Aoki and Sugarawa are precious, natural presences – especially considering that in America, this was the age of Our Gang mugging. Hoping to evade the bullies, the mischievous brothers skip school and share a picnic in a field – an extended scene of such believable sibling camaraderie you feel as if Ozu must have been filming the boys with a candid camera.
You want to think that a life of monotony isn’t awaiting these bright kids, yet I Was Born, but… initially suggests that it is. At one point, Ozu’s camera tracks along a series of desks at Yoshii’s office as each man yawns in succession – when one doesn’t, the witty camera backtracks and waits until he does. You laugh, but then your heart breaks a bit when the film immediately cuts to a shot of uniformed school kids at their desks working on the same assignment. The indoctrination of ordinariness has already begun.

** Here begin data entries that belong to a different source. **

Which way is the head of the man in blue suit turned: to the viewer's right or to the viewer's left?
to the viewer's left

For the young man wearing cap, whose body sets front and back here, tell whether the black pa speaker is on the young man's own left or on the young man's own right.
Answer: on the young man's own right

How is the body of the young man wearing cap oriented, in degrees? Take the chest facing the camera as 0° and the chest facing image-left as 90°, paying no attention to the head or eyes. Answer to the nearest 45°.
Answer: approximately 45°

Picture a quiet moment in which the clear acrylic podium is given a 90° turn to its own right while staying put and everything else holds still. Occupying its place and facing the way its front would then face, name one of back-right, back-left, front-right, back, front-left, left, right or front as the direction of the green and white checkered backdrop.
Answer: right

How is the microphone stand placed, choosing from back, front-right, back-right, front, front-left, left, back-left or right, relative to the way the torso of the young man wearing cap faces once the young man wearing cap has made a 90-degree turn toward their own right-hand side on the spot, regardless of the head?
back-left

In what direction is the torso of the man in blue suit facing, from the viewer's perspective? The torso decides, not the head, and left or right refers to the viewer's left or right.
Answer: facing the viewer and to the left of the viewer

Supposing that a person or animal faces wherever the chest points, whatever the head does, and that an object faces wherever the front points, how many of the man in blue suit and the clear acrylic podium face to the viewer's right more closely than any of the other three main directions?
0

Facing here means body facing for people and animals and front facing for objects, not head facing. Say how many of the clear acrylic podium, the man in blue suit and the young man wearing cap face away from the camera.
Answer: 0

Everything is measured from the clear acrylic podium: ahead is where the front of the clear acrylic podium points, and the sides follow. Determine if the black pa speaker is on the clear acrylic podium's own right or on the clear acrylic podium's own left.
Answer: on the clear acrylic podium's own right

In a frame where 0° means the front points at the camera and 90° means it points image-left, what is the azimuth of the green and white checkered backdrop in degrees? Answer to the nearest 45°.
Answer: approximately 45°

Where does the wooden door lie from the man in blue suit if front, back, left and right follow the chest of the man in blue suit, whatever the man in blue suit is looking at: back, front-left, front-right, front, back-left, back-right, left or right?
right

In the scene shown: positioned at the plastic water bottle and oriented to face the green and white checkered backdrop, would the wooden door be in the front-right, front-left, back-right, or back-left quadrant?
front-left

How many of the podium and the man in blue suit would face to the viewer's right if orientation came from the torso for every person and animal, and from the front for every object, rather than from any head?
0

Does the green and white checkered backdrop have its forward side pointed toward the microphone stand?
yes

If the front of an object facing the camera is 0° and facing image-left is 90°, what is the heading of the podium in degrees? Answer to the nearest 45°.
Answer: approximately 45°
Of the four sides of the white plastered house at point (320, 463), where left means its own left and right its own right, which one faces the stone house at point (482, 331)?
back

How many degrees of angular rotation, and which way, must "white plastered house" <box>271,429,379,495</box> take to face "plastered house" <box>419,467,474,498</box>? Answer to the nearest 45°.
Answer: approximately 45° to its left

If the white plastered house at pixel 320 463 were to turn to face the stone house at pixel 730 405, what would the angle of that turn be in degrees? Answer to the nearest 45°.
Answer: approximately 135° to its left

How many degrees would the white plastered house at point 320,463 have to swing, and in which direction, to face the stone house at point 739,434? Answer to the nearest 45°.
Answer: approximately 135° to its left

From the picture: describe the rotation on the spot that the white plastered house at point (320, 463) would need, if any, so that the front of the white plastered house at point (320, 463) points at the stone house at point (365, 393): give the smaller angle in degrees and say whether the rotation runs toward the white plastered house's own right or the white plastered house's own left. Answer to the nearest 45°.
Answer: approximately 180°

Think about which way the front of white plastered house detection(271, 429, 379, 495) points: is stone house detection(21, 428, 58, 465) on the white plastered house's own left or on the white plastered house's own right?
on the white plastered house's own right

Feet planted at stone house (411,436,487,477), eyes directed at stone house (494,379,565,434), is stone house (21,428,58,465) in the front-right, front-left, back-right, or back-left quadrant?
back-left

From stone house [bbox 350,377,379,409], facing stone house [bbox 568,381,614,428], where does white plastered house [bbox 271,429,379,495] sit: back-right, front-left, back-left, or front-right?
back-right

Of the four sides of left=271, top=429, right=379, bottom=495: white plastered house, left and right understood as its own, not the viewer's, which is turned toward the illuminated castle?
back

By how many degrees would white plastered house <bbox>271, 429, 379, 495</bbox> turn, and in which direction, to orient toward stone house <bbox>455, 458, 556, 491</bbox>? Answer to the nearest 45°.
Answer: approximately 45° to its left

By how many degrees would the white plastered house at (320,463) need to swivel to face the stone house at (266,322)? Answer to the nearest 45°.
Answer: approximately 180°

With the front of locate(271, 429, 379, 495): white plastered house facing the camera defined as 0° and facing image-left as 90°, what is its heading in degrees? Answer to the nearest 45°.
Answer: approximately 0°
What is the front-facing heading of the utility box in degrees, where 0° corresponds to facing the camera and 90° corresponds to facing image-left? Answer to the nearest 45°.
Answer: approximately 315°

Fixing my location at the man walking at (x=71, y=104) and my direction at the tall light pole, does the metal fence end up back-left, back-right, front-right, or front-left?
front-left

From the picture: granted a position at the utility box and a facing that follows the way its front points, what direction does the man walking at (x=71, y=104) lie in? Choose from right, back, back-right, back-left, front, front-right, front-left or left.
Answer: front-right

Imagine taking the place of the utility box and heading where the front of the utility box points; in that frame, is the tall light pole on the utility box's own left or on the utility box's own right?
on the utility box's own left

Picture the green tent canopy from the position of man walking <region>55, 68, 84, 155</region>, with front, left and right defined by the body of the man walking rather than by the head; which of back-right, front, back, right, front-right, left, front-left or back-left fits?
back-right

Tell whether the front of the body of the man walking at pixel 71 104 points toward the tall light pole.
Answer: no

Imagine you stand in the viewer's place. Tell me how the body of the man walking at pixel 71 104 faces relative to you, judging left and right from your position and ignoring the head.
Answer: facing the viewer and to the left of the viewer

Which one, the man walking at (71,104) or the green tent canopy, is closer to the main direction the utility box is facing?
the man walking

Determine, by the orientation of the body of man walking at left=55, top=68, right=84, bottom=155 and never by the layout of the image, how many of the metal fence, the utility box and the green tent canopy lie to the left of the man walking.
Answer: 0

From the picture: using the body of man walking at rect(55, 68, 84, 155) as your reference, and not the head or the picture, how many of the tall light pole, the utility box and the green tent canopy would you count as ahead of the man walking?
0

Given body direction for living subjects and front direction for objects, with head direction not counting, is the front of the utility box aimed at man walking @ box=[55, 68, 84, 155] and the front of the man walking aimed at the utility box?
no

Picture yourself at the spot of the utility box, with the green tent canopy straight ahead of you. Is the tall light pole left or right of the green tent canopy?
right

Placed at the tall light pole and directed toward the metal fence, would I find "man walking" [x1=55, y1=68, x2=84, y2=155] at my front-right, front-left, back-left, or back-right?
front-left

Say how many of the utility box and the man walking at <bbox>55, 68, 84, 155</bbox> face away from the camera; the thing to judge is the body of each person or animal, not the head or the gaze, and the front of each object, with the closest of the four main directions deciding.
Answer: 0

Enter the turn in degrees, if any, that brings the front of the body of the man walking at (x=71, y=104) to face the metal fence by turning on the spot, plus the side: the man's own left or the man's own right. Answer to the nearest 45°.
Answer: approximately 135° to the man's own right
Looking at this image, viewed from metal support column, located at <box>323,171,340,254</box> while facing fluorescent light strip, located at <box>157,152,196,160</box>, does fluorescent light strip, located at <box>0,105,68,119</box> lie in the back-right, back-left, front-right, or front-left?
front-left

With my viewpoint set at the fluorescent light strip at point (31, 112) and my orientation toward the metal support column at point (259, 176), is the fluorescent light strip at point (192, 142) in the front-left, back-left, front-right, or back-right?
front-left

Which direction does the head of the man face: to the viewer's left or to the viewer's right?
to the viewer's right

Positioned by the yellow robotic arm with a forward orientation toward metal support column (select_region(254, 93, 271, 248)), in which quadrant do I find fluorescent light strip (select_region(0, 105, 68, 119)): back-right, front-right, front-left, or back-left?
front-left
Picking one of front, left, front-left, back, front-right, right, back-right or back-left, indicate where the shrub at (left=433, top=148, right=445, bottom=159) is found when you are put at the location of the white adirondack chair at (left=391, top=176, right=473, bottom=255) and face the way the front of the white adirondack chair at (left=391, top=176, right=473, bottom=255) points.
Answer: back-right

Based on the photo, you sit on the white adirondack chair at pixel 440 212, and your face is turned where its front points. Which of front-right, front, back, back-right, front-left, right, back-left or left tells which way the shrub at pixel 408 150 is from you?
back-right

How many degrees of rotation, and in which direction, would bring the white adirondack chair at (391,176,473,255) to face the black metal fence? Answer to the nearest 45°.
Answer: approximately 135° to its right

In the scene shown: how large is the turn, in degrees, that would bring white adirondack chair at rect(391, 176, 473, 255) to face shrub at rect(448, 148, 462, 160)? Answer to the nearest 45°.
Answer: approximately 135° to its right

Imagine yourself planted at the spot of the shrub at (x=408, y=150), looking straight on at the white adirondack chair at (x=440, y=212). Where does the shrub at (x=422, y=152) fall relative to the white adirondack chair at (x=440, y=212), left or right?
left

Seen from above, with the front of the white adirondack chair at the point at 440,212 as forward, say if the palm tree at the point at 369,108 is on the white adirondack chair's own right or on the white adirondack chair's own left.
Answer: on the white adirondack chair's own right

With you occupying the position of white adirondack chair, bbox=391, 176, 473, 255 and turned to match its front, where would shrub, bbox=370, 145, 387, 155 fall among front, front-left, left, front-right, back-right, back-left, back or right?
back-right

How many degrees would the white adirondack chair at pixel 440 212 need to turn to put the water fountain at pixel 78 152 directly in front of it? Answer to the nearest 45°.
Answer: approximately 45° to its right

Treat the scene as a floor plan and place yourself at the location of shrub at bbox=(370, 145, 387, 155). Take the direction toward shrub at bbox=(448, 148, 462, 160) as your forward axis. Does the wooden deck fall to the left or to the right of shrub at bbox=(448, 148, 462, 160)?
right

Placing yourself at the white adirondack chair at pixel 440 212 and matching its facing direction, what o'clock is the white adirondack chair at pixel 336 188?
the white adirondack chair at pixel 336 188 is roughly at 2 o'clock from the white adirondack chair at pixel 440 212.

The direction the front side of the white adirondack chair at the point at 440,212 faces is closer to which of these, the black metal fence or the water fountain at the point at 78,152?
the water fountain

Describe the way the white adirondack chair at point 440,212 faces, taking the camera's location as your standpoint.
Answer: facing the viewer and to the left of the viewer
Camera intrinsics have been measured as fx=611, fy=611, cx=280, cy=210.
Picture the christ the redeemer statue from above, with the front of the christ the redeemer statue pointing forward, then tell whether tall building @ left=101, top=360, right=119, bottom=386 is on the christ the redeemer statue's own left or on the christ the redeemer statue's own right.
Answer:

Or has it? After the brothers witness their father making a fool of himself in order to entertain his boss, the older one (Sugarawa) confronts his father later at home. (Aoki, playing the younger, amusingly mimics each of Sugarawa’s angry gestures.) Why aren’t you important, they demand of their dad. It’s a crushing, complicated scene, one which Ozu handles with astonishing deference. Without denigrating the father, he gives us hope that these spirited boys will achieve something important indeed.